Vaccines are not without risk, however. In a recent poll of Americans by the Associated Press-NORC Center for Public Affairs Research, about half of respondents overall (but only 25 percent of black and 37 percent of Hispanic respondents) planned to get a COVID-19 vaccine if it became available. The major factors for reluctance were fear of side effects, followed by the fear of contracting coronavirus infection from the vaccine itself.

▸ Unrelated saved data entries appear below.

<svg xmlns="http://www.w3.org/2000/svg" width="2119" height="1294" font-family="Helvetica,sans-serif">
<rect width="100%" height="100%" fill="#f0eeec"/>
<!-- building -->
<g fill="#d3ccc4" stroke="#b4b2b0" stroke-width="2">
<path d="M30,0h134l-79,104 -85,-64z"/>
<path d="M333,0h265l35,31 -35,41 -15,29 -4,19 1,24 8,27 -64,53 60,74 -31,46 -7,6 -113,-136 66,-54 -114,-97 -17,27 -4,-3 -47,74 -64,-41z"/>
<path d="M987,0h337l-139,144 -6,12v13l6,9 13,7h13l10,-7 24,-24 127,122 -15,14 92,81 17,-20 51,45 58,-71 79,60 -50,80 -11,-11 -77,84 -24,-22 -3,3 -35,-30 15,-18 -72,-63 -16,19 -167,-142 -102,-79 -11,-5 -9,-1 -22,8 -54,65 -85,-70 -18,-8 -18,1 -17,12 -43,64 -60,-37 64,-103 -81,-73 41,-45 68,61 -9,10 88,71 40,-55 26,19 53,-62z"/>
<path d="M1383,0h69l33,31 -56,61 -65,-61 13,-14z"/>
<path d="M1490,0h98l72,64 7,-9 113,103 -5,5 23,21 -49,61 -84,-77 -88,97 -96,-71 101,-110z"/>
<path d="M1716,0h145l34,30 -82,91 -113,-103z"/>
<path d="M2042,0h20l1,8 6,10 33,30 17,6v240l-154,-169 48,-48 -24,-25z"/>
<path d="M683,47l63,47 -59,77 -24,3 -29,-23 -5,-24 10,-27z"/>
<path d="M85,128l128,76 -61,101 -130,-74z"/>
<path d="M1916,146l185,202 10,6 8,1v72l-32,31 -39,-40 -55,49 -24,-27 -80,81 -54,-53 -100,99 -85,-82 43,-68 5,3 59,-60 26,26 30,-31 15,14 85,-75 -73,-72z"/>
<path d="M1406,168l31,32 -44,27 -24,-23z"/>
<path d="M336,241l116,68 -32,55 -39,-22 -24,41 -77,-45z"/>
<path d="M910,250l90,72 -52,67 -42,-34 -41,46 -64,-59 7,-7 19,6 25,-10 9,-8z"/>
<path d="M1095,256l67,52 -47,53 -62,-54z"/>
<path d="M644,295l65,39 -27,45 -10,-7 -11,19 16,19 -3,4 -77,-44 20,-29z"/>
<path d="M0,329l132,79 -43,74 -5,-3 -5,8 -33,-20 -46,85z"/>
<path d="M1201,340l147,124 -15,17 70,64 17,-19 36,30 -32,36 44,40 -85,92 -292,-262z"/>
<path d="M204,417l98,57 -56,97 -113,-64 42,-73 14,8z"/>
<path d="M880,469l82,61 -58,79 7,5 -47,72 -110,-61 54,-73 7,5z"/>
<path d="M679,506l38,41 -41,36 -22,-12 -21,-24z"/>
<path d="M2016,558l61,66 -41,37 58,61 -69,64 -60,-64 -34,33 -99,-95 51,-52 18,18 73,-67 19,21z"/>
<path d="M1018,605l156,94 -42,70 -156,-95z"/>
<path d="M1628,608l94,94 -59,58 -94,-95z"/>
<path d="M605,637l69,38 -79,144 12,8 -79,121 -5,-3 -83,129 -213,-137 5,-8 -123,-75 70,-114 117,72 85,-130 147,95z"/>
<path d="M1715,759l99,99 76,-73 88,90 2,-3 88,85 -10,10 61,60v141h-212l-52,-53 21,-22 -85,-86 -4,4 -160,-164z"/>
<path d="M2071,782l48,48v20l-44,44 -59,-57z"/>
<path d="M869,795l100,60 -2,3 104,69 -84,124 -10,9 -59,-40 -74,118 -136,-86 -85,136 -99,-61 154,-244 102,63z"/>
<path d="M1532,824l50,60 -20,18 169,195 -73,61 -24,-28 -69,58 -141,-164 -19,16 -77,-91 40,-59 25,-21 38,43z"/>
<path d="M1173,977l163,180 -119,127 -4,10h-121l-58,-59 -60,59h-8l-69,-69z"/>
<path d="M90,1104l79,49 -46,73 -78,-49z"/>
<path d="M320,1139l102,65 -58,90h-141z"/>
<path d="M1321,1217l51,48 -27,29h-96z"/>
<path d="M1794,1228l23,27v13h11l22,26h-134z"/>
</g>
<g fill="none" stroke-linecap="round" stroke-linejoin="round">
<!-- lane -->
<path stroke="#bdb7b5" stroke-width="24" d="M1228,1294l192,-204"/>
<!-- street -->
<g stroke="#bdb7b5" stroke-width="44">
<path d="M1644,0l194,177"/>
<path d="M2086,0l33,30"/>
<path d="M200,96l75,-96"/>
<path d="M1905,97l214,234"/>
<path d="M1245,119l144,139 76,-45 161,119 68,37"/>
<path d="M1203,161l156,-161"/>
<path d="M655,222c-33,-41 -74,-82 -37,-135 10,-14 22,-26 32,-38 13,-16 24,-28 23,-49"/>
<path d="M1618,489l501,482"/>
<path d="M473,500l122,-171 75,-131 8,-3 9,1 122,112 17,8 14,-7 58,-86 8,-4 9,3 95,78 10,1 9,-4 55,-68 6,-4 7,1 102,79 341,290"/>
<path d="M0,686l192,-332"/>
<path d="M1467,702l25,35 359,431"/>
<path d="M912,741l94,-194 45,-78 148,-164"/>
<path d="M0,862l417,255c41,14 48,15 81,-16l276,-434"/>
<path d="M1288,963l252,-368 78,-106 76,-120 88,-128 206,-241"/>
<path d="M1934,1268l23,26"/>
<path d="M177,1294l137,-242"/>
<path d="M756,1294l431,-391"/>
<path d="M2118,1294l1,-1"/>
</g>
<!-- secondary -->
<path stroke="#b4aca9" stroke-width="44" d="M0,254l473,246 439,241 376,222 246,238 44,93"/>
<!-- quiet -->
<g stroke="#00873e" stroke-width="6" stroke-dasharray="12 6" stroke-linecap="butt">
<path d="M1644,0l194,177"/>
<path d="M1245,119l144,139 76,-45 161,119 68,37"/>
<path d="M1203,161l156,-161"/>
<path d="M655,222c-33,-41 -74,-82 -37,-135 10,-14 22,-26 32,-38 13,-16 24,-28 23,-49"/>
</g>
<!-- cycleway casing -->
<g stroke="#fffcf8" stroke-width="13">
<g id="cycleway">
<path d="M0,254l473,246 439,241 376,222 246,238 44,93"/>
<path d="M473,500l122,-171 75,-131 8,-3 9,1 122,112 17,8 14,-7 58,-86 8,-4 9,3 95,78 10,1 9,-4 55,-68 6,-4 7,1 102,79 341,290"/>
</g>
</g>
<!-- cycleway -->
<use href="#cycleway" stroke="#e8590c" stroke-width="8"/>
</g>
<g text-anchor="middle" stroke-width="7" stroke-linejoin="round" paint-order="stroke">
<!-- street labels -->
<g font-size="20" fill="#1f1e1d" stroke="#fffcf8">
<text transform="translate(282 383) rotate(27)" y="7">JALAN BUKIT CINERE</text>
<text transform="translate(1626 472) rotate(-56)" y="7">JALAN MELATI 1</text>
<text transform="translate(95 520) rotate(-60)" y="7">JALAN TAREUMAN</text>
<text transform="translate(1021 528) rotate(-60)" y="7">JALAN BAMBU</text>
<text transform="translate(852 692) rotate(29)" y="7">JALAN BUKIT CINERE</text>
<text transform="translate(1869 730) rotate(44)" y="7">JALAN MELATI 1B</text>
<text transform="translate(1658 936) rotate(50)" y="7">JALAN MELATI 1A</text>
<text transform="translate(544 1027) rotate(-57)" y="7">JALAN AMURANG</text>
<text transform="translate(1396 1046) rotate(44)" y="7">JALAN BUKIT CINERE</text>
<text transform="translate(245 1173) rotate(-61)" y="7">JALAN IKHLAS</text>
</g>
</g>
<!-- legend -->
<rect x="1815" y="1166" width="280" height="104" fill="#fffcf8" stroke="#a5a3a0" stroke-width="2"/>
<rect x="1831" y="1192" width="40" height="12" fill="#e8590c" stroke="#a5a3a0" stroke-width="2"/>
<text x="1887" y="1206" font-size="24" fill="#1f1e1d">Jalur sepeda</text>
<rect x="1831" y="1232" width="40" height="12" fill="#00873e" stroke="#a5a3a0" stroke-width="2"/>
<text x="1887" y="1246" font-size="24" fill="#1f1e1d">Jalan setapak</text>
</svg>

Some of this general American hesitation regarding vaccine side effects can be traced back to the 1976 swine flu vaccine. The threat of a major influenza outbreak led to a hastily created attenuated live-virus vaccine, which was coupled by a push by the American government to vaccinate most of the population. Unfortunately, this vaccine was directly responsible for at least 450 cases of Guillain-Barré syndrome (GBS), a rare neurological disorder causing paralysis and, in some cases, breathing difficulties leading to ventilator dependence. The pandemic never materialized, however, and most of the people infected with the flu that year had mild symptoms. This reminds us that in the race to develop a vaccine, governments, companies and regulatory bodies must ensure that the highest scientific standard is upheld to protect rather than harm the general public.
Our scientific knowledge of the virus itself is growing rapidly. We now know that it affects more than just the lungs; it also can lead to blood clots, “COVID toes,” heart failure, kidney failure and stroke. A few months ago, most thought that children were relatively immune to this virus, but now know that children can also suffer from multiorgan failure and even death.
Social distancing has slowed the spread of the virus, and countries around the world are slowly reopening. The world does not need a second surge of hospitalizations and deaths due to unproven medical therapies rather than the virus itself.
For the safety and health of everyone, the goal of science and medicine should be, as always: first, do no harm.